From 633115d861f05ed0dbc71ac70790fd2b6610a527 Mon Sep 17 00:00:00 2001
From: Alexander Soare <alexander.soare159@gmail.com>
Date: Fri, 31 May 2024 09:03:28 +0100
Subject: [PATCH 1/2] Fix chaining in MultiLerobotDataset (#233)

---
 lerobot/common/datasets/lerobot_dataset.py | 1 +
 tests/test_datasets.py                     | 9 ++++++++-
 2 files changed, 9 insertions(+), 1 deletion(-)

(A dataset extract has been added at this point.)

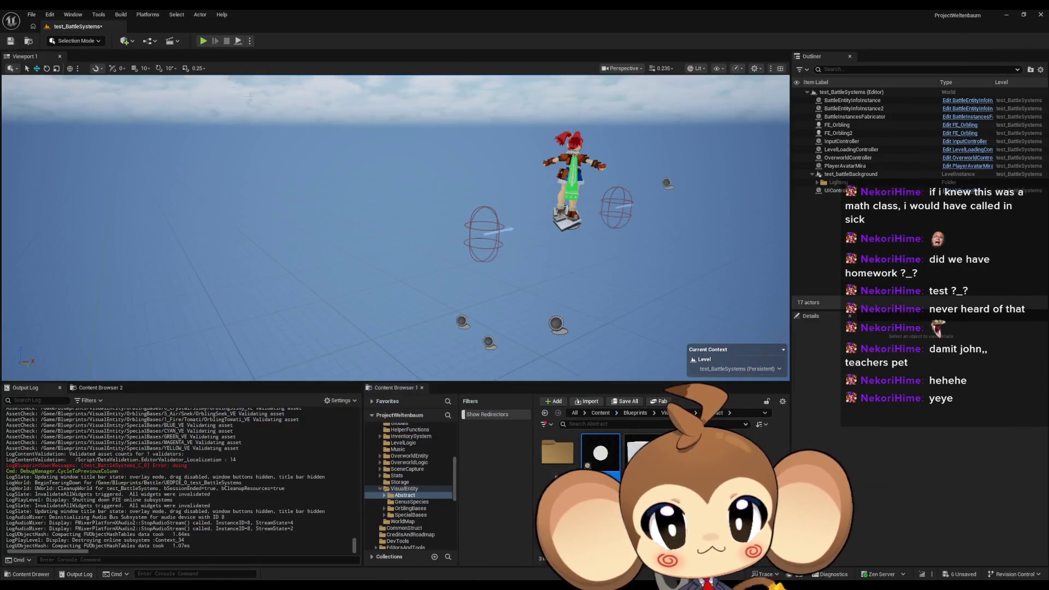
pyautogui.click(208, 41)
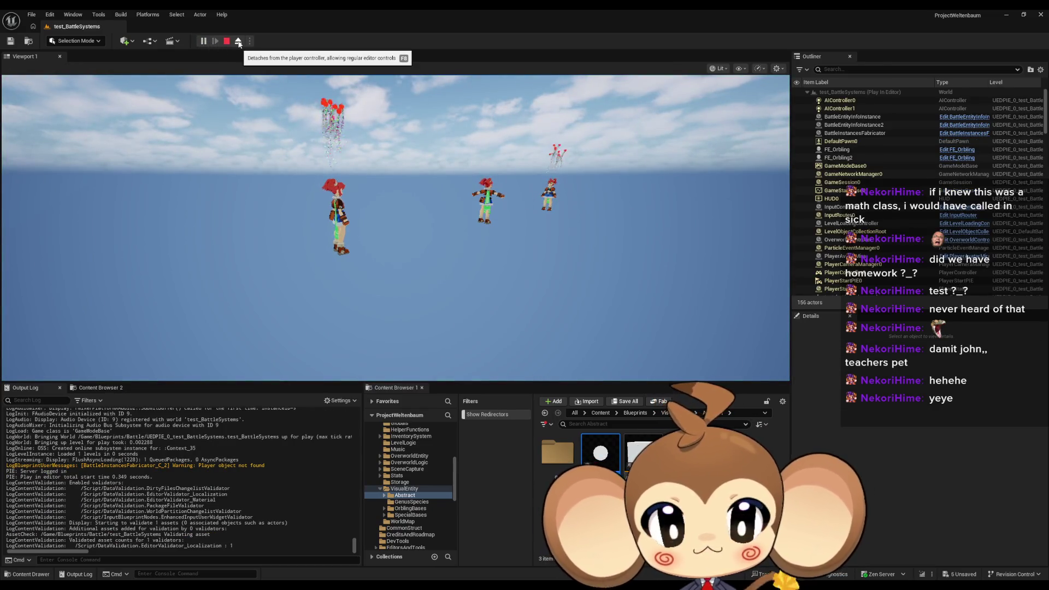
pyautogui.click(238, 42)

diff --git a/lerobot/common/datasets/lerobot_dataset.py b/lerobot/common/datasets/lerobot_dataset.py
index a87c3ee8..58ae51b1 100644
--- a/lerobot/common/datasets/lerobot_dataset.py
+++ b/lerobot/common/datasets/lerobot_dataset.py
@@ -371,6 +371,7 @@ class MultiLeRobotDataset(torch.utils.data.Dataset):
             if idx >= start_idx + dataset.num_samples:
                 start_idx += dataset.num_samples
                 dataset_idx += 1
+                continue
             break
         else:
             raise AssertionError("We expect the loop to break out as long as the index is within bounds.")
diff --git a/tests/test_datasets.py b/tests/test_datasets.py
index dac18c14..da0ae755 100644
--- a/tests/test_datasets.py
+++ b/tests/test_datasets.py
@@ -114,10 +114,17 @@ def test_factory(env_name, repo_id, policy_name):
             assert key in item, f"{key}"
 
 
+# TODO(alexander-soare): If you're hunting for savings on testing time, this takes about 5 seconds.
 def test_multilerobotdataset_frames():
     """Check that all dataset frames are incorporated."""
     # Note: use the image variants of the dataset to make the test approx 3x faster.
-    repo_ids = ["lerobot/aloha_sim_insertion_human_image", "lerobot/aloha_sim_transfer_cube_human_image"]
+    # Note: We really do need three repo_ids here as at some point this caught an issue with the chaining
+    # logic that wouldn't be caught with two repo IDs.
+    repo_ids = [
+        "lerobot/aloha_sim_insertion_human_image",
+        "lerobot/aloha_sim_transfer_cube_human_image",
+        "lerobot/aloha_sim_insertion_scripted_image",
+    ]
     sub_datasets = [LeRobotDataset(repo_id) for repo_id in repo_ids]
     dataset = MultiLeRobotDataset(repo_ids)
     assert len(dataset) == sum(len(d) for d in sub_datasets)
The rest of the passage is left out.